CONSIGNE 1 => D'après l'extrait de Soie, en quelle année se situe le début du récit ?
CONSIGNE 2 => Prolongez l'extrait de Soie en rédigeant la suite qui vient après sa dernière phrase.

EXTRAIT PROPOSÉ =>
Soie – Alessandro Baricco

Titre original : Seta
Traduction : Françoise Brun
Folio, 1996, 142 pages

 
Les premières phrases :

Bien que son père eût imaginé pour lui un brillant avenir dans l’armée, Hervé Joncour avait fini par gagner sa vie grâce à une profession insolite, à laquelle n’étaient pas étrangers , par une singulière ironie, des traits à ce point aimables qu’ils trahissaient une vague inflexion féminine.
Pour vivre, Hervé Joncour achetait et vendait des vers à soie.
On était en 1861. Flaubert écrivait Salammbô, l’éclairage électrique n’était encore qu’une hypothèse et Abraham Lincoln, de l’autre côté de l’Océan, livrait une guerre dont il ne verrait pas la fin.
Hervé Joncour avait trente-deux ans.
Il achetait, et il vendait.
Des vers à soie.

DONNÉES FOURNIES =>
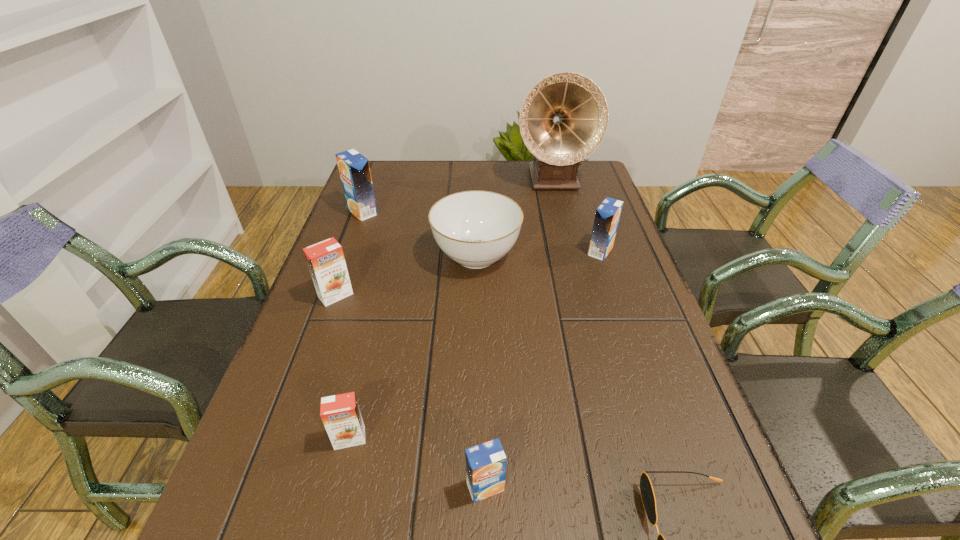
In order to click on blank space that satisfies the following two spatial constraints: 1. on the front side of the second tallest object; 2. on the left side of the second farthest orange_juice in this screenshot , I will do `click(348, 251)`.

RÉPONSE ATTENDUE 1 => En 1861.

RÉPONSE ATTENDUE 2 =>
L’histoire :

1861. Les élevages de vers à soie français sont contaminés par une épidémie dévastatrice, qui s’étend progressivement à l’Europe toute entière, ainsi qu’aux autres continents. Pour sauver le village de Lavilledieu, dont la prospérité économique repose entièrement sur le tissage de la soie, le jeune Hervé Joncour, 32 ans, entreprend un rocambolesque et hasardeux voyage vers le Japon, où il est encore possible de se procurer des oeufs sains. Il laisse derrière lui sa femme Hélène, laquelle attend patiemment son retour pendant les longs mois que durent le périple de son époux.
Le Japon est alors un territoire complètement fermé au commerce extérieur, presque féodal par certains aspects. Hervé y entre en contrebande, et négocie dans le plus grand secret avec son fournisseur Hara Kei, sorte de seigneur local, lequel réside dans un village reculé de la province de Fukushima. Alors qu’il pénètre dans la maison de son hôte, il croise le regard d’une mystérieuse jeune femme blanche, dont la présence muette ensorcelle et bouleverse le jeune français.
De retour en France, Hervé n’a très vite qu’une seule idée en tête : repartir !  Irrésistiblement attiré par le fil invisible qui le lie à la séduisante inconnue, avec laquelle il n’a pourtant pas échangé le moindre mot, il monte alors une seconde expédition, abandonnant à nouveau sa délicate et tendre épouse.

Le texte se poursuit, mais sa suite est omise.